Rounding out energy producing examples is the Domestic Geothermal Stirling Power Unit. We’ve seen geothermal systems that use heat exchangers to heat or cool your home. [Shrad] ponders the idea of also using the loops of circulating fluid to feed a Stirling engine that could help supply power to the home.

Way Out There Ideas

Is this parking lot a power plant waiting to happen?
Is this parking lot a power plant waiting to happen?

There were a number of interesting concepts that we think are well worth considering and debating. It’s hard to say if these are all feasible, but tossing the ideas around is just the kind of interaction that could lead to a big breakthrough. For instance, the image seen here is a freshly paved and painted asphalt parking lot. Asphalt Heat Harvesting imagines the Peltier effect being used on a large scale by embedding metal networks between layers of the pavement. A heat differential between the surface and the base layer could produce electricity.

We’re at a loss for understanding how the Open Source Modular Absorption Refrigeration Unit actually works. It seeks to supply refrigeration using a heat source instead of electricity. The diagram looks promising and we think OSMARU is a solid acronym!

Remember The Hunt for Red October? If so, you certainly remember the caterpillar drive which made the submarine virtually silent. [N-Monkeys] wants to use that and ocean water as a generator rather than a locomotive device. Check out Project InchWorm.

This Week’s Winners

time-for-the-prize-environment

First place this week goes to Improve the Bosch-Haber process and will receive the SmartMatrix 32×32 RGB LED matrix along with a Teensy 3.1 to drive it.

Second place this week goes to DayBreaker and will receive a Bus Pirate and probe cable.

Third place this week goes to Domestic Geothermal Stirling Power Unit and will receive a Hackaday Robot Head Tee.

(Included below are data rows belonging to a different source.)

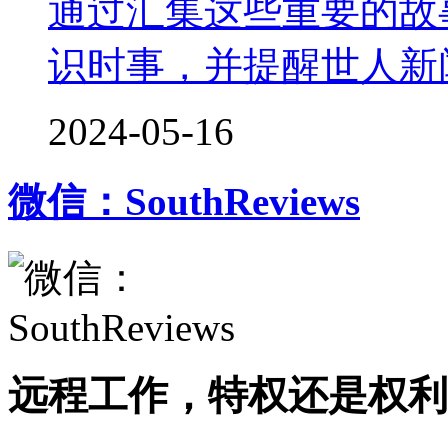
通过汇集这些重要的故
识时事，并提醒世人新
2024-05-16
微信：SouthReviews
远程工作，特权还是权利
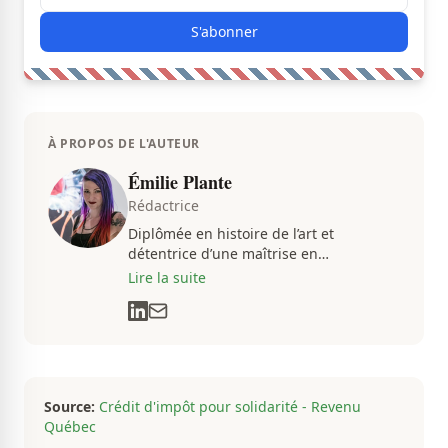
S'abonner
À PROPOS DE L'AUTEUR
Émilie Plante
Rédactrice
Diplômée en histoire de l’art et
détentrice d’une maîtrise en
muséologie, Émilie gravite dans
Lire la suite
l’univers des arts, de la culture et des
communications depuis près de deux
décennies. Son flair, son esprit
analytique et sa passion contagieuse
sont au cœur de ses projets
professionnels.
Source:
Crédit d'impôt pour solidarité - Revenu
Québec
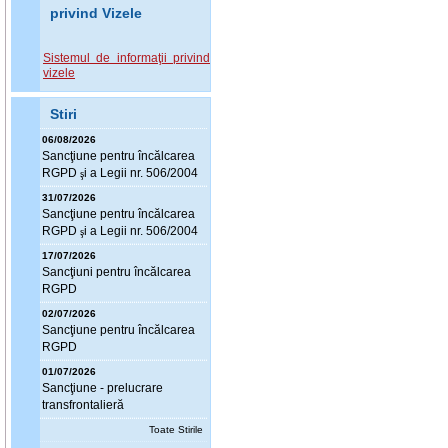
privind Vizele
Sistemul de informaţii privind
vizele
Stiri
06/08/2026
Sanc
ţ
iune pentru încălcarea
RGPD
i a Legii nr. 506/2004
ş
31/07/2026
Sanc
ţ
iune pentru încălcarea
RGPD
i a Legii nr. 506/2004
ş
17/07/2026
Sanc
ţ
iuni pentru încălcarea
RGPD
02/07/2026
Sanc
ţ
iune pentru încălcarea
RGPD
01/07/2026
Sanc
ţ
iune - prelucrare
transfrontalieră
Toate Stirile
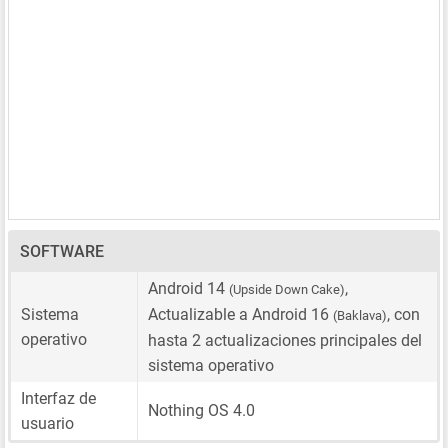
SOFTWARE
Android 14
,
(Upside Down Cake)
Sistema
Actualizable a Android 16
, con
(Baklava)
operativo
hasta 2 actualizaciones principales del
sistema operativo
Interfaz de
Nothing OS 4.0
usuario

Congratulations to all three! We think it’s important to mention we are judging the idea on its ability to solve something affecting a wide range of people, its level of innovation, and the feasibility of the concept. There is no requirement at this point to have built anything or completed the documentation. Don’t be afraid to write down your own brainstorm… it might just win you a prize!

Next Week’s Theme

We’ll announce next week’s theme a bit later today. Don’t let that stop you from entering any ideas collection of entries may have inspired.

This week’s theme is Aging in Place. Check out the announcement post for details.

Coming up with that killer concept is a matter to thinking in different ways and interacting with other Hackers, Designers, and Engineers to help make the mental leap to greatness!